Yes. Thank you, great question. In terms of the number of active program work, we get an order for a program. We reported as an order probably until the next quarter or the one after that is done. We've provided the answers to the customers. Then that gets revenue, and the program goes down, right? So it's not that those programs were cut; they may have had a very small number of cancellations. Most likely, those are programs that have been completed and moved to revenue, and that's why revenue is the lagging metric and order is the leading metric. Then in terms of the commercial integrations, we had to leave Abveris to run on its own. There were territories conflict, and there were some technologies that had to be learned. That took a bit more time than we wanted, and it happened a bit later than they were on it. At this point, the territories have been rationalized; we have re-platformed all the systems, and I'm confident that the BD sales team is having high activities and we have the right cadence of getting in front of new customers and closing them. Thank you.

Rachel Vatnsdal, Analyst

Great. And then maybe just a follow-up here, and there has been quite a few questions on guidance macro backdrop. Maybe I'll just shift gears over to DNA data storage. I appreciate that you're rationalizing some of the spend there, operating just given the macro backdrop, but can you just talk about what are your plans for your enzymatic offering? If I recall, you were planning on getting that fully online to support that DNA data storage offering, which is going to be kind of key to the thesis in terms of the competitive positioning as peers have entered with their own enzymatic products. Can you walk us through if that timeline has shifted for your enzymatic offering and give us a tech update in terms of how that's trended as well? Thank you.

Emily Leproust, CEO

It's a great question. Yes, we are delaying the on-premise technology development; we mostly needed enzymatic synergies for that on-premise. We had said that we could use enzymatic in-house and that we could have the choice of chemical and enzymatic. In the current decisive actions that we've made, we have not touched the enzymatic program. We think even though the first product for the test storage, it's going to be an in-house machine. Right now, we saw that there is some potential advantage for us to use the enzymatic program that we have been pursuing, and so we have optionality.

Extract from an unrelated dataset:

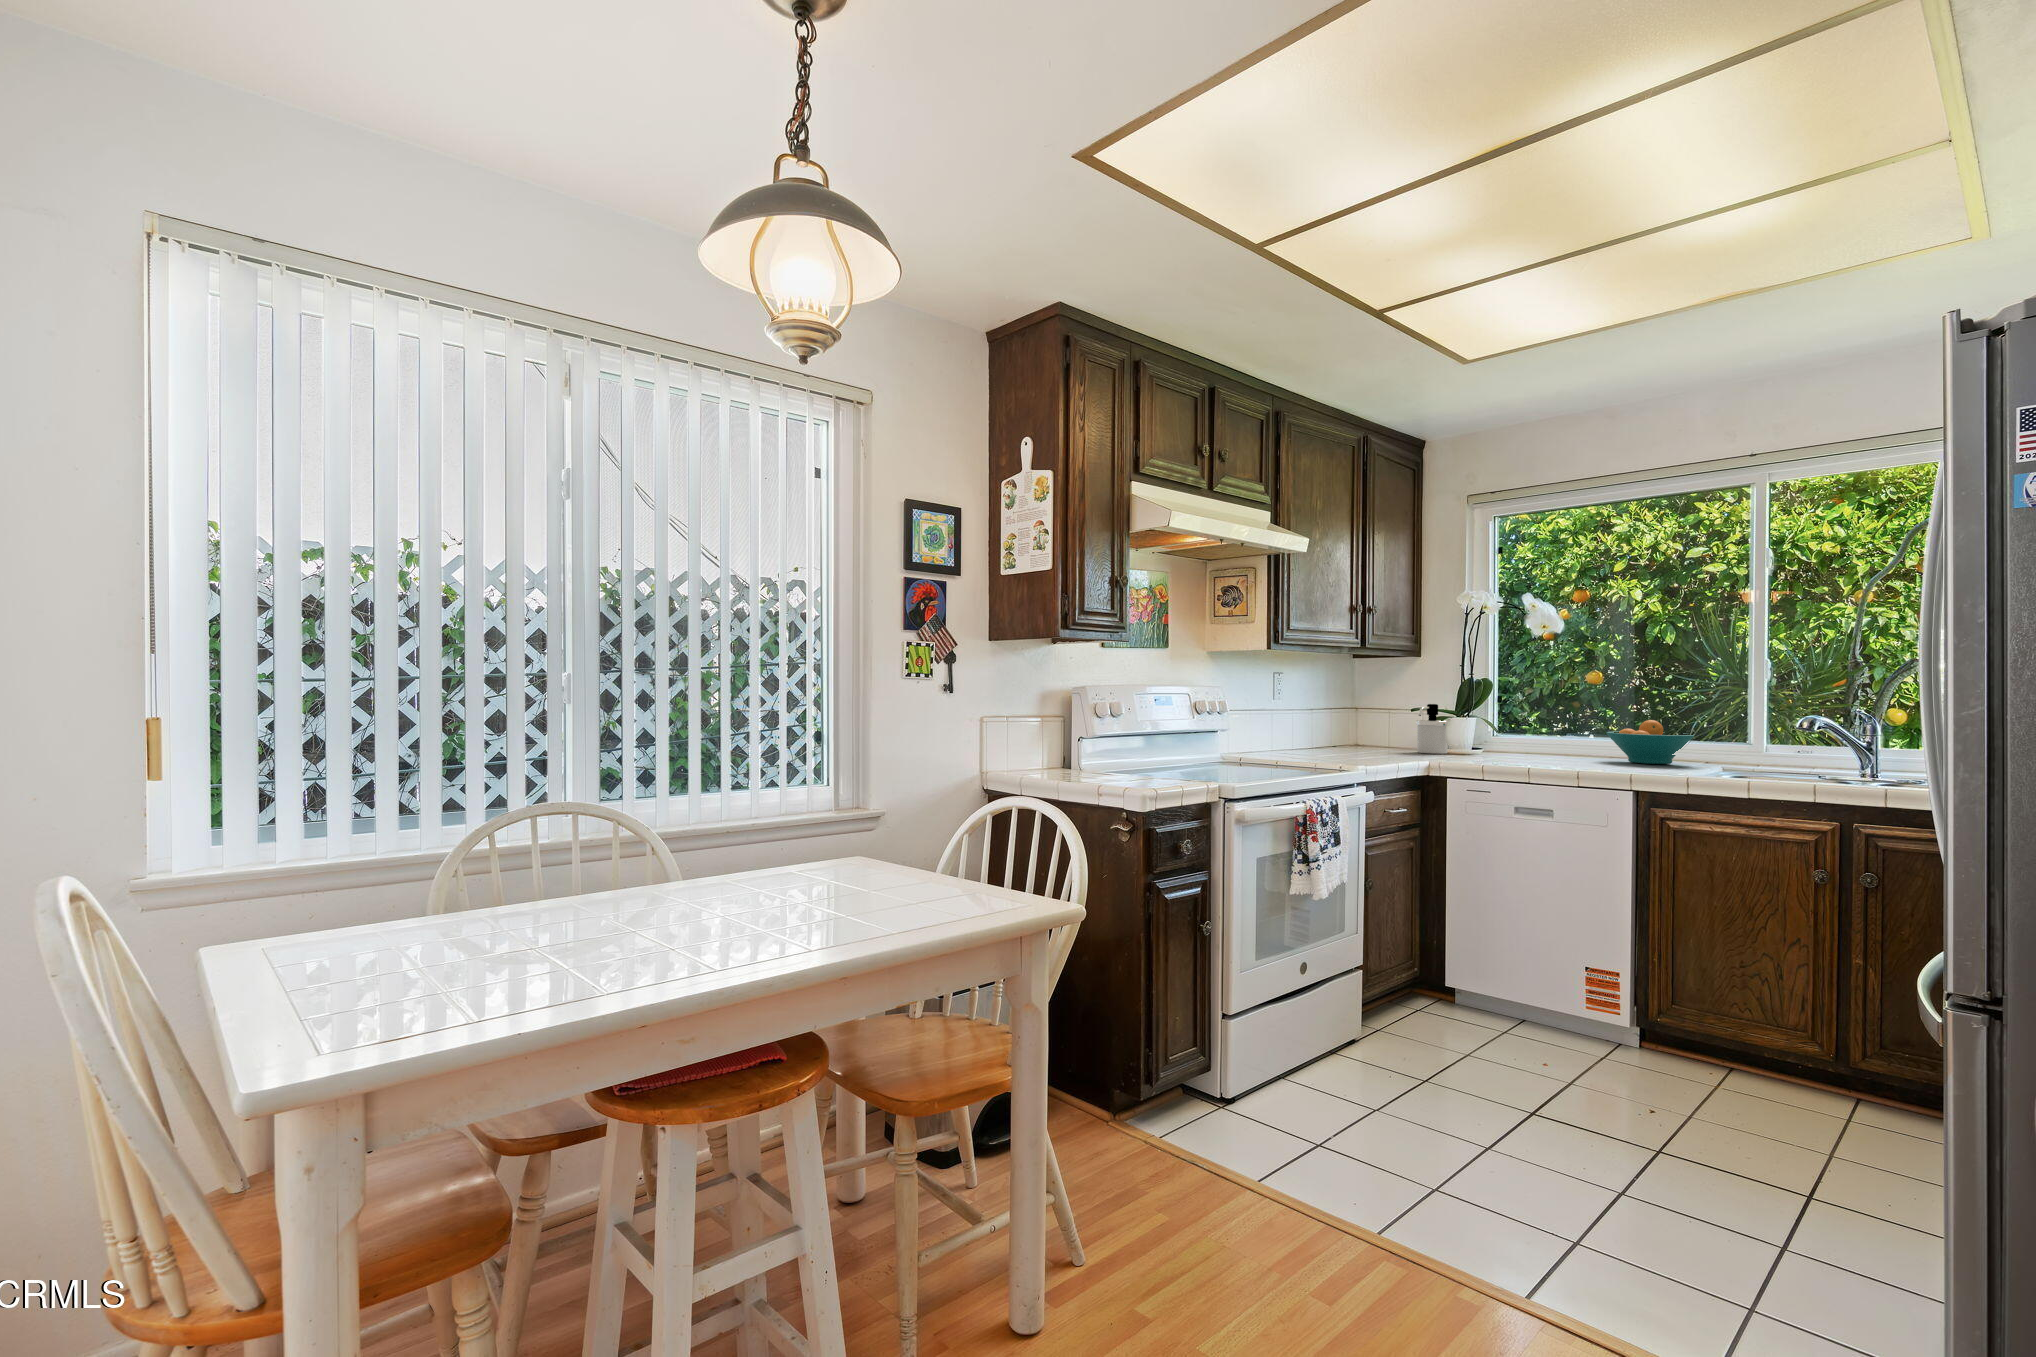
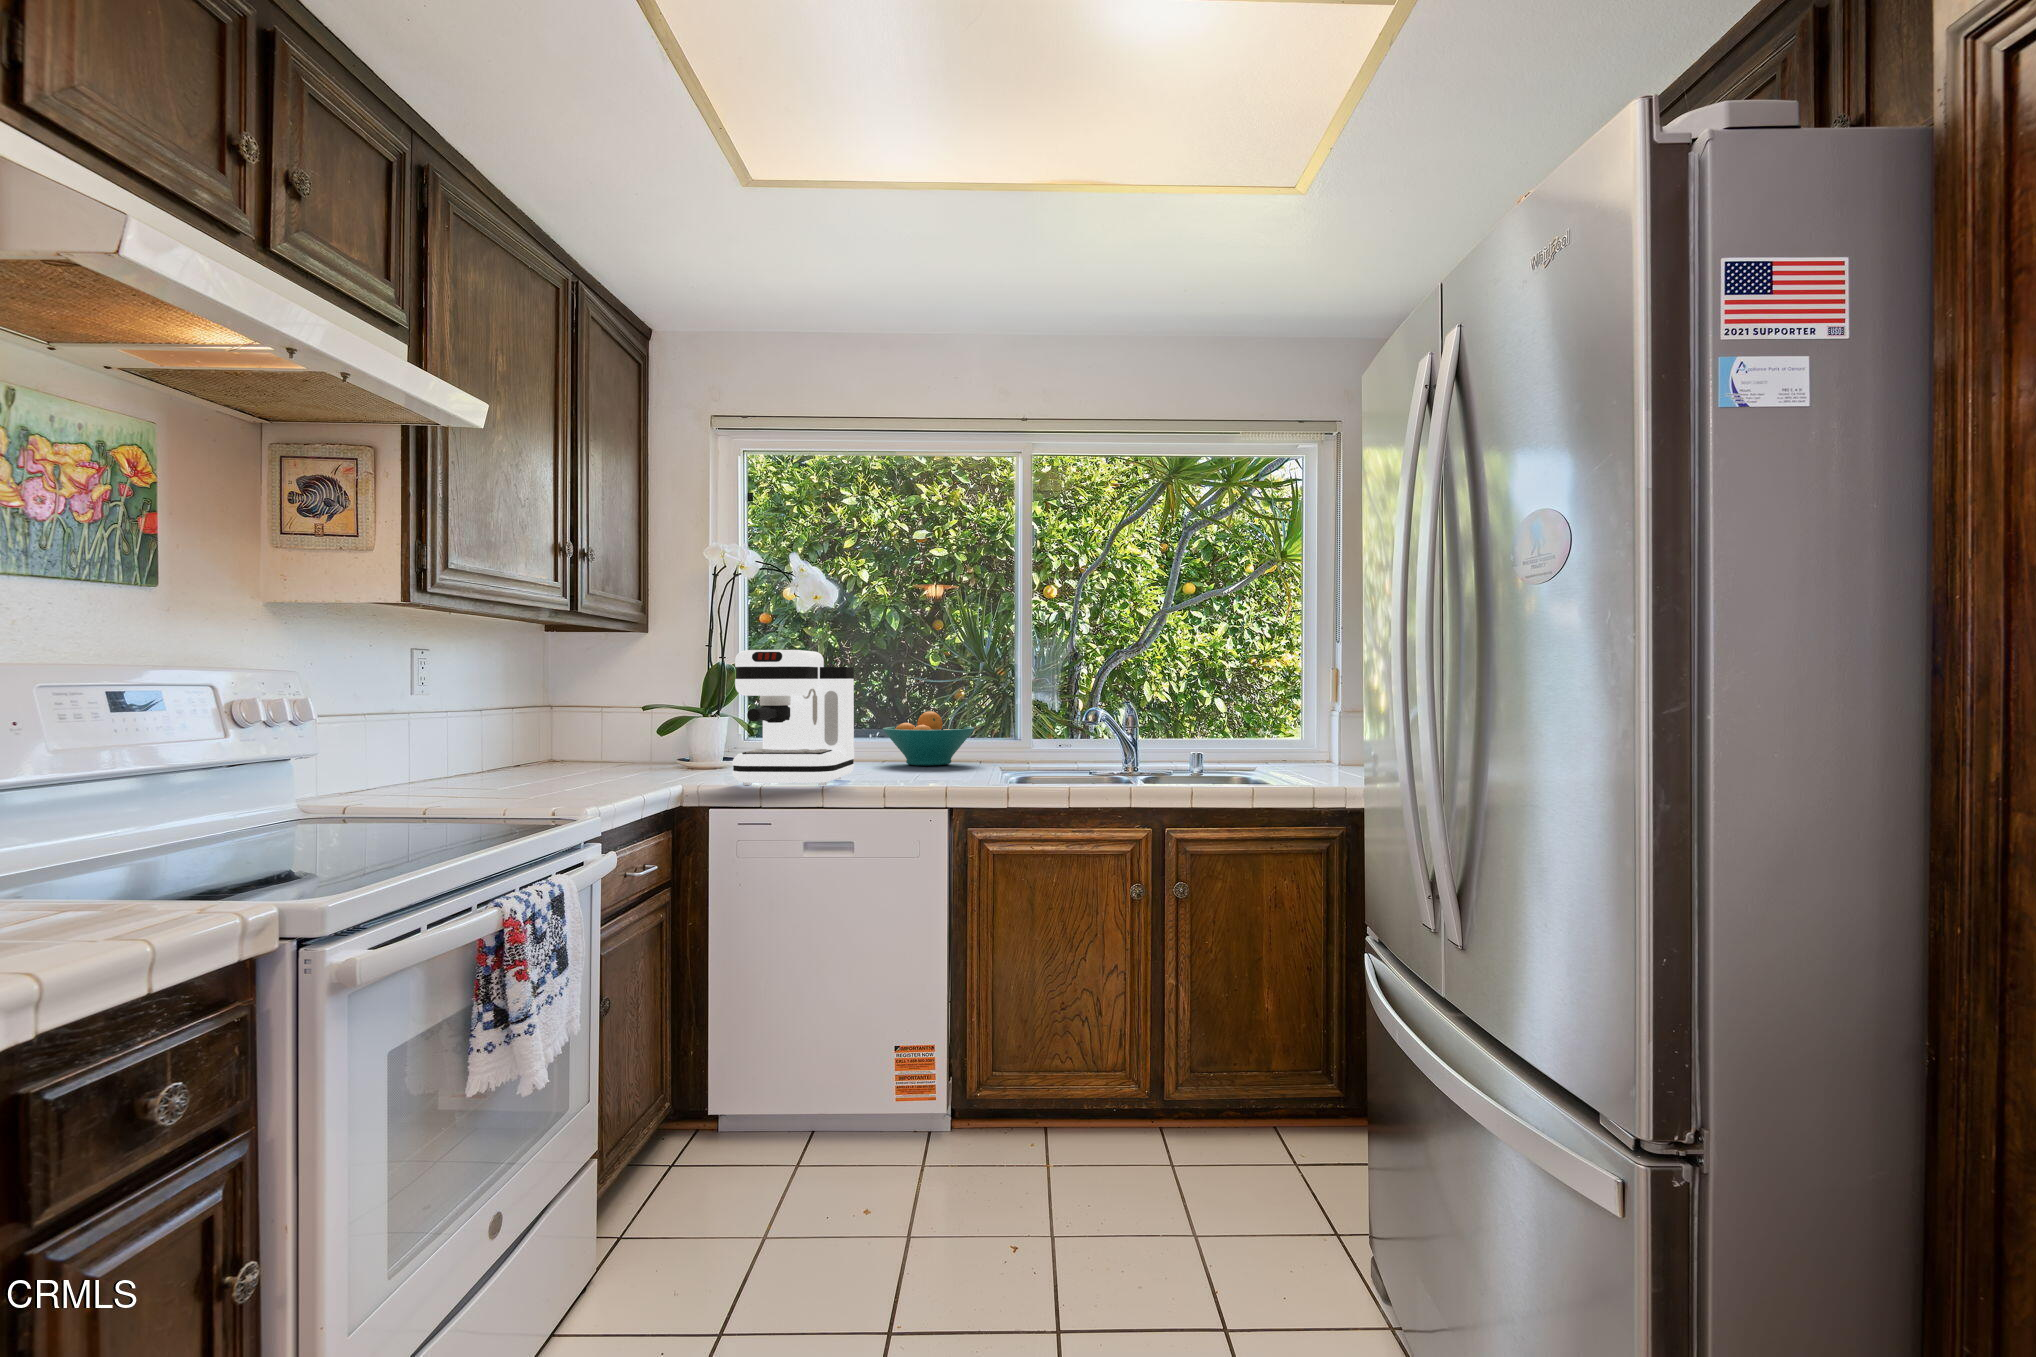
coffee maker: none [1465,672,1563,768] -> present [732,650,854,785]
soap dispenser: present [1416,704,1448,754] -> none [648,698,694,771]

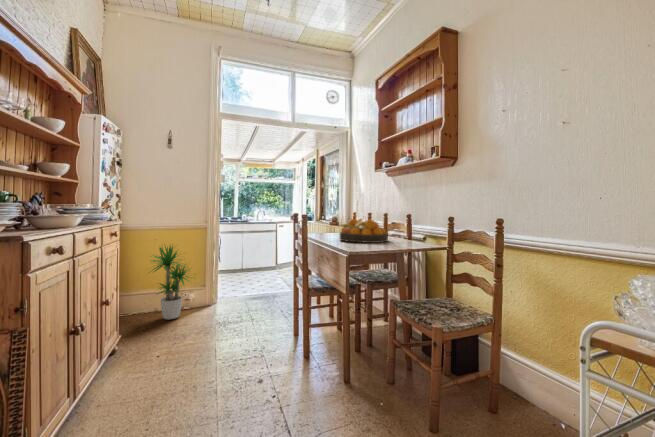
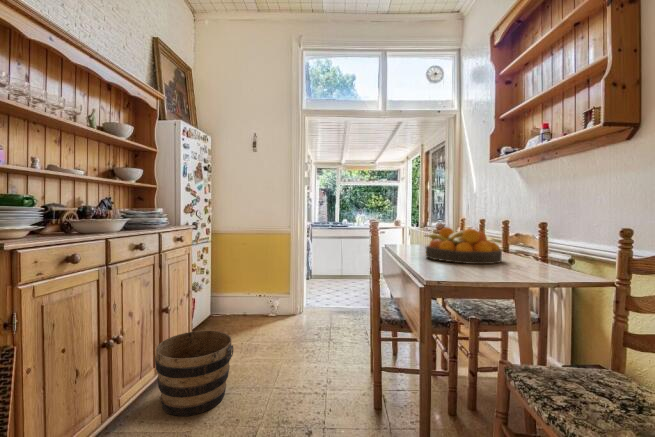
potted plant: present [152,246,195,319] -> none [224,248,277,329]
bucket: none [107,316,185,390] -> present [155,331,233,416]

The first product could be enzymatic or chemical; we're pursuing both, but I'm optimistic that we may leverage the enzymatic technology for that first data storage launch.

Operator, Operator

Thank you. And I will now turn the call back over to Emily Leproust for any closing remarks.

Emily Leproust, CEO

Thank you very much for joining us today and appreciate getting a little bit beyond schedule. We look forward to seeing some of you at Goldman Sachs, William Blair, and Scotiabank in the next few months ahead. Thank you.

Operator, Operator

Ladies and gentlemen, that does end our conference for today. Thank you for your participation. You may now disconnect.